NavList:
A Community Devoted to the Preservation and Practice of Celestial Navigation and Other Methods of Traditional Wayfinding
Re: Constellation names
From: Peter Fogg
Date: 2003 Nov 3, 09:29 +1100
From: Peter Fogg
Date: 2003 Nov 3, 09:29 +1100
What I found initially confusing with celestial navigation was that the familiar names of stars were replaced with unfamiliar ones. An example: Alpha Centauri, our closest stellar neighbour, is known as Rigil Kentaurus, for reasons still unclear (to me).

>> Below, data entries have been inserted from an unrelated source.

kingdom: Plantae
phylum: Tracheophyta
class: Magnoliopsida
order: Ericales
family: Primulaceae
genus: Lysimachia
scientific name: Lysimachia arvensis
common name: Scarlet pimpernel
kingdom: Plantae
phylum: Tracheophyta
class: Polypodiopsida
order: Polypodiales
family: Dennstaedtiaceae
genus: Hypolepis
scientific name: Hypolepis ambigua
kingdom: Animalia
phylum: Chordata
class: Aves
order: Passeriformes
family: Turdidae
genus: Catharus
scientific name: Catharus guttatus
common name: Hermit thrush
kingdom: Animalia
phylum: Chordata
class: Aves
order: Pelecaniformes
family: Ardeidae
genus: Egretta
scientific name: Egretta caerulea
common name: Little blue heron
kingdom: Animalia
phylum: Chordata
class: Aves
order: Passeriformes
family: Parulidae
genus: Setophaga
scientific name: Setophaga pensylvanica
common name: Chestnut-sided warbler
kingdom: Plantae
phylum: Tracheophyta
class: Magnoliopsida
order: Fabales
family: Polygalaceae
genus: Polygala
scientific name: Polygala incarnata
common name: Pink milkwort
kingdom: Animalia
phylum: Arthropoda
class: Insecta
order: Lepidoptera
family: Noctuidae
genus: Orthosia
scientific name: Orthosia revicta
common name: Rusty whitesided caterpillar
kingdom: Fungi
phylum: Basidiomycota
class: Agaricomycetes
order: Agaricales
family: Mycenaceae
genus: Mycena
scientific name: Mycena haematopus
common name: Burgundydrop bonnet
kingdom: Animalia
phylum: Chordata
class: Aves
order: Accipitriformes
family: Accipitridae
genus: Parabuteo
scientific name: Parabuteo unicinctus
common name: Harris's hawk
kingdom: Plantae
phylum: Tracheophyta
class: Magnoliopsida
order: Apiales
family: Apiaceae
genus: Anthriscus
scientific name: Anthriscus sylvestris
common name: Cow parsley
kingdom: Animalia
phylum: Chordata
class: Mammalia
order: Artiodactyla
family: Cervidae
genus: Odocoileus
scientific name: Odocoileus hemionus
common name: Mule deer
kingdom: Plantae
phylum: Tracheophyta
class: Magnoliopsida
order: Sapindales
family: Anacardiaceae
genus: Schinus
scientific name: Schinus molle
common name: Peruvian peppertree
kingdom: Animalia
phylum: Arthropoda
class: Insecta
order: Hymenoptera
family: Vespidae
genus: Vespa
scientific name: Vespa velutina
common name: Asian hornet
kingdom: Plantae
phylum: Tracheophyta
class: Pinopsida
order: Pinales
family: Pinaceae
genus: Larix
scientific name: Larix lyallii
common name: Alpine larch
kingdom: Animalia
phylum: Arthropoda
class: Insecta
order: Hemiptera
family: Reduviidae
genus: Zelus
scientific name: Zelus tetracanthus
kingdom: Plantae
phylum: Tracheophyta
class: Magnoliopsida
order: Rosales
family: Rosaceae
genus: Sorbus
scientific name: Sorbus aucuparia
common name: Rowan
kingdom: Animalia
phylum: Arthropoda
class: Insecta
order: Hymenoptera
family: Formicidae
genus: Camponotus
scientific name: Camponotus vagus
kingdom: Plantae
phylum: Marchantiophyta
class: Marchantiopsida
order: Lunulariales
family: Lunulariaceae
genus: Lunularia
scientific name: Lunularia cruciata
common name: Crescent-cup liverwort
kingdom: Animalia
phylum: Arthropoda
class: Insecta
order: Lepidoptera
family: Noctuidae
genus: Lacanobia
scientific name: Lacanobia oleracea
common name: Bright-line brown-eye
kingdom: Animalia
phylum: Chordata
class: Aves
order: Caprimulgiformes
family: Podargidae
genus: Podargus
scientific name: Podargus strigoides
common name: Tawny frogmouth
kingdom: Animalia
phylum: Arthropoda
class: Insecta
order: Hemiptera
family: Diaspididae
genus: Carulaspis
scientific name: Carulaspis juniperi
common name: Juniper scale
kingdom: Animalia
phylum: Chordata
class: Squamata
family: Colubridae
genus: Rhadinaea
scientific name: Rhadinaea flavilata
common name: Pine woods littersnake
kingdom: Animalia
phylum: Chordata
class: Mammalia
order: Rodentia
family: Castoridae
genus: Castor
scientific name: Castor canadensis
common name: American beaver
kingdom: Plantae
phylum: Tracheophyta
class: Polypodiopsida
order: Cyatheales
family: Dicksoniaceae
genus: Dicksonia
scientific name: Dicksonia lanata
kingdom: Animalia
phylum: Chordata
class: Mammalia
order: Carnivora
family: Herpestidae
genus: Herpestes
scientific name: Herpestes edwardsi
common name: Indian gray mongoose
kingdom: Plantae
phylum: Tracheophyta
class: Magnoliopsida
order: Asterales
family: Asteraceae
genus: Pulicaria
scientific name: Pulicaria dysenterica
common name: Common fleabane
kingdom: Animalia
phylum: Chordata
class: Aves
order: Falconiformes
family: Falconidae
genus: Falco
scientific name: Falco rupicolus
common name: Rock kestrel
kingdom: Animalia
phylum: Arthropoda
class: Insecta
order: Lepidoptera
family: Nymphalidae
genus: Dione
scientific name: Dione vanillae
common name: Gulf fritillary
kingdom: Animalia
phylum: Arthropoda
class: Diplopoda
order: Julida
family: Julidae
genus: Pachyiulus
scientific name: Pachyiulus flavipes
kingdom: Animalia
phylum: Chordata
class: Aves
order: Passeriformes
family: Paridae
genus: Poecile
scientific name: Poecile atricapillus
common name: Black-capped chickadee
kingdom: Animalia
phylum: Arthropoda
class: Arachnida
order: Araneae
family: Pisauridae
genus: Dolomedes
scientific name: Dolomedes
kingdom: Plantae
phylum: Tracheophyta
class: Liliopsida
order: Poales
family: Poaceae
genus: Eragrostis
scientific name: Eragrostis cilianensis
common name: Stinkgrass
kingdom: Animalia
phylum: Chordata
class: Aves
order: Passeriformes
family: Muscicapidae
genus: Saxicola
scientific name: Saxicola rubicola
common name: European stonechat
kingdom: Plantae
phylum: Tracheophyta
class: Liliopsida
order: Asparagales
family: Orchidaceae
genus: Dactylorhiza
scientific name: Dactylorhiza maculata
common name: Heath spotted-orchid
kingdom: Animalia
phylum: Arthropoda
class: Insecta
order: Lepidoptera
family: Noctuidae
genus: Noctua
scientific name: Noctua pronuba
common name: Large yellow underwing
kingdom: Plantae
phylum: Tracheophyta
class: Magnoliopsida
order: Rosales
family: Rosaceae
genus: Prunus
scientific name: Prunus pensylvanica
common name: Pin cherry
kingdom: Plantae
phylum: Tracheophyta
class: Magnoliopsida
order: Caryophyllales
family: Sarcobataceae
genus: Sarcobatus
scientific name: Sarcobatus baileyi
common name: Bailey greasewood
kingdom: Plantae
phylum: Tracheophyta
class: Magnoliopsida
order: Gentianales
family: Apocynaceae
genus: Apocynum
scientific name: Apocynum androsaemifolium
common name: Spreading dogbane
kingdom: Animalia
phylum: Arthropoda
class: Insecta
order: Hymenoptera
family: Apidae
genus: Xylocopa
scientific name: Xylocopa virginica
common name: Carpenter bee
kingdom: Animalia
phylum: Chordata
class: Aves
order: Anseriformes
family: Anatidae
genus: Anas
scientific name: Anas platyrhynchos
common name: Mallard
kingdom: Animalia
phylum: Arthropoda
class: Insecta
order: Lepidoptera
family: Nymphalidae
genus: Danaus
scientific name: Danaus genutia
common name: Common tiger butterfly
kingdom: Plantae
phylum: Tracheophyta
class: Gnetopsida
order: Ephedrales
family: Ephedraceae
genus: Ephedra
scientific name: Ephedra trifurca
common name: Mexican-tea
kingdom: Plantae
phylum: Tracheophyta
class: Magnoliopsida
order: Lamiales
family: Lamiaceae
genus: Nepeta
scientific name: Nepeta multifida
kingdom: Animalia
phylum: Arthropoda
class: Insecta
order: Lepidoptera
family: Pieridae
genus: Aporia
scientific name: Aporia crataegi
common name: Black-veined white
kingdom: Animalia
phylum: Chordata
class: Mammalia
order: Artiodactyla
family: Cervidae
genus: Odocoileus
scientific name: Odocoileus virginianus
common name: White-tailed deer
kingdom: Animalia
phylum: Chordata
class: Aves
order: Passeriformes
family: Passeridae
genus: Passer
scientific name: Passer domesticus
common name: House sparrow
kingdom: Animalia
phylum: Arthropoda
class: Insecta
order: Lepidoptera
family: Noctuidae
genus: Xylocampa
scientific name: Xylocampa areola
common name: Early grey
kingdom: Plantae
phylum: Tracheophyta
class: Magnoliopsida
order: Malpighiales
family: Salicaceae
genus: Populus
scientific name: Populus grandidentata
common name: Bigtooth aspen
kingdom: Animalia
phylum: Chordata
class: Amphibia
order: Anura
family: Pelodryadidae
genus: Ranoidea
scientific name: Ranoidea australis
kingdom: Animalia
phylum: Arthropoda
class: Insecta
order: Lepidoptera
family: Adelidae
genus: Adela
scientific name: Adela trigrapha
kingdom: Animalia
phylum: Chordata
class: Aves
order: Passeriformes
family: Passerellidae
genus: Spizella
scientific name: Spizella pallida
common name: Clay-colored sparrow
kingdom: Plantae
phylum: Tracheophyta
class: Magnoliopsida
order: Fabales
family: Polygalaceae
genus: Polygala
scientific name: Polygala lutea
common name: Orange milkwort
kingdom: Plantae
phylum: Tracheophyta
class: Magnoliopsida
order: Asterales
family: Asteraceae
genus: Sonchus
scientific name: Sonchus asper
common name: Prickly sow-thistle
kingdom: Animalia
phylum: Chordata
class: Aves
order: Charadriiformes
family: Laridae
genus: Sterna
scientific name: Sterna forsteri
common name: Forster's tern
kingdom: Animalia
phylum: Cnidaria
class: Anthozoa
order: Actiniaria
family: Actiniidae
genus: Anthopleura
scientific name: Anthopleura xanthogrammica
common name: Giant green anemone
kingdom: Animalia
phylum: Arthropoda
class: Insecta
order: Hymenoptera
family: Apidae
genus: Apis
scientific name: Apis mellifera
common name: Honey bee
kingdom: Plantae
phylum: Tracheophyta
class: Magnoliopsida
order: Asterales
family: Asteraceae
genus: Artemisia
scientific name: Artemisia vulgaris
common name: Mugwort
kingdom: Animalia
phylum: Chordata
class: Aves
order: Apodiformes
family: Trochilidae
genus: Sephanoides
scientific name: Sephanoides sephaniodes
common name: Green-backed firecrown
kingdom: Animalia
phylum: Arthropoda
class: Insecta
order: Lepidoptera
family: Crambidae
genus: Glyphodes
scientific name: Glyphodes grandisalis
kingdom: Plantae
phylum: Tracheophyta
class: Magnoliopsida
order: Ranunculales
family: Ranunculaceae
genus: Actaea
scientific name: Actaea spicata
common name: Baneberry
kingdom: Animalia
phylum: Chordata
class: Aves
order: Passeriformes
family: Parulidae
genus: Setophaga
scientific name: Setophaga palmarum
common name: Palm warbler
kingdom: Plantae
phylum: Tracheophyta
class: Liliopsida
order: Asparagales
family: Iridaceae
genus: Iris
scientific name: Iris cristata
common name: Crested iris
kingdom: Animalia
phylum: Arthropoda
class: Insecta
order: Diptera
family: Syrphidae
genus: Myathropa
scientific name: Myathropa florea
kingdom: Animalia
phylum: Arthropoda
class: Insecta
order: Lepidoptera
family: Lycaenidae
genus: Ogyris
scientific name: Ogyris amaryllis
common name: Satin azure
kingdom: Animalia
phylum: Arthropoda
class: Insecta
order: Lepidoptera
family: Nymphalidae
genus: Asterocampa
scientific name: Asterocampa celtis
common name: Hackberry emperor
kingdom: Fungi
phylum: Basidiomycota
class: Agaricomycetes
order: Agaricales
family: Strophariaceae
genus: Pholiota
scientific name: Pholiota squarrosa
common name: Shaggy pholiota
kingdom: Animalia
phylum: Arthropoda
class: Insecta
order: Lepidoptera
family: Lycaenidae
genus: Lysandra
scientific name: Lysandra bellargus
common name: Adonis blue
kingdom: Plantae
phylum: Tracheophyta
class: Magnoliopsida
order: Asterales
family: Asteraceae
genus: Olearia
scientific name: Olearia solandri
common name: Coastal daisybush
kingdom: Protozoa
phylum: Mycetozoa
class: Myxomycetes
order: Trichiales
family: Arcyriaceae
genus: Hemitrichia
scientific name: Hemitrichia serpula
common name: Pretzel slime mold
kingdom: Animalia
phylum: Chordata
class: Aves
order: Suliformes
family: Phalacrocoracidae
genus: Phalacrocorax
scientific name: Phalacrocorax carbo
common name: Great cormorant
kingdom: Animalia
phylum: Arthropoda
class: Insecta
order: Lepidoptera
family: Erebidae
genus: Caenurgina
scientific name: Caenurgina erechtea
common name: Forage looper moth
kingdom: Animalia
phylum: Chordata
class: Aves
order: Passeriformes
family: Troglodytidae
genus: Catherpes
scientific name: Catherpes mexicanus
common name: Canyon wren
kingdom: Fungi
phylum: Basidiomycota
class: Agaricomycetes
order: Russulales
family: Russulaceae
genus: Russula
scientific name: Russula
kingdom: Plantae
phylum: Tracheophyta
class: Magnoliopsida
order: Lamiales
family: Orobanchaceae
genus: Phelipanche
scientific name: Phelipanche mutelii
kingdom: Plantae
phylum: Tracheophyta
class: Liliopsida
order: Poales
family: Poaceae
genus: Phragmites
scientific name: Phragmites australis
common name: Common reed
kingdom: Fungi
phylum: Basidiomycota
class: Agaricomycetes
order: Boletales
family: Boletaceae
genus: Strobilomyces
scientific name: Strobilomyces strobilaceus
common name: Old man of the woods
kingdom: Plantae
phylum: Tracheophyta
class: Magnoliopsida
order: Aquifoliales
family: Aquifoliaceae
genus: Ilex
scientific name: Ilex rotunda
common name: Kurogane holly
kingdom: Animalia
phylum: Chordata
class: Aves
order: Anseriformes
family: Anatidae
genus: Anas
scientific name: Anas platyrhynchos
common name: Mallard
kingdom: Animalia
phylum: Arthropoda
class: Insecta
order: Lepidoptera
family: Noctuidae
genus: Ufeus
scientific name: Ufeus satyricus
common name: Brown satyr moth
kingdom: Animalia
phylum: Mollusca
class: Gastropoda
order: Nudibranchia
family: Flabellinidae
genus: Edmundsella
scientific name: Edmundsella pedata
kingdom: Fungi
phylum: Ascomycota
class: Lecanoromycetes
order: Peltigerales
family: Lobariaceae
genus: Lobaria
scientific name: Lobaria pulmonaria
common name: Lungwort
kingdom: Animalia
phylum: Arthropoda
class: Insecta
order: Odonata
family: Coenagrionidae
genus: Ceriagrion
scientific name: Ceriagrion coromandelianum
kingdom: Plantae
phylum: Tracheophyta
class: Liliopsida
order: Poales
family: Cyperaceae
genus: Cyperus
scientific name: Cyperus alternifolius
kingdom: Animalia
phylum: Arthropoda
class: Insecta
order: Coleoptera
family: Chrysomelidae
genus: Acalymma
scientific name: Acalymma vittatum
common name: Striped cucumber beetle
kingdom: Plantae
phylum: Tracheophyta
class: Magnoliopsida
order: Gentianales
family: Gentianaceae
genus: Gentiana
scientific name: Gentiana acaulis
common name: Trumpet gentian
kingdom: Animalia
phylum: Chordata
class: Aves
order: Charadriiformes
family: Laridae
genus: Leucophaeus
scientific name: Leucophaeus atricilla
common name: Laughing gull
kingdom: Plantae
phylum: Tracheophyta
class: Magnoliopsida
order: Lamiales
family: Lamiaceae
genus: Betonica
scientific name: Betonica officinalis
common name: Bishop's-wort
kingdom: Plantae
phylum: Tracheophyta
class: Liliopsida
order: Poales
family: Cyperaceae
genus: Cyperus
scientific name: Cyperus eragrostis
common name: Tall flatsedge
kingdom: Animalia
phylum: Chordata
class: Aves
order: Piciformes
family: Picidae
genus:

It is one of the two stars known as the Pointers, as they point towards the Southern Cross (Crux) and can be used with Crux to find the direction of true south. Incidentally, there is a star lying virtually directly over the South Pole, like Polaris over the North, but unfortunately it is too dim for practical purposes. More star trivia: It is difficult to comprehend the proportions of celestial distances, I like this example. If the earth was the size of a pea then the sun would be the size of a basketball, and about 46 metres away ('from the house to the street', as I explained it to our children - we have a long driveway). But the nearest star is another basketball - in Singapore ! (distance from Sydney). Though for further objects, nebulae and so on, the comparison breaks down, as the distances are still astronomical.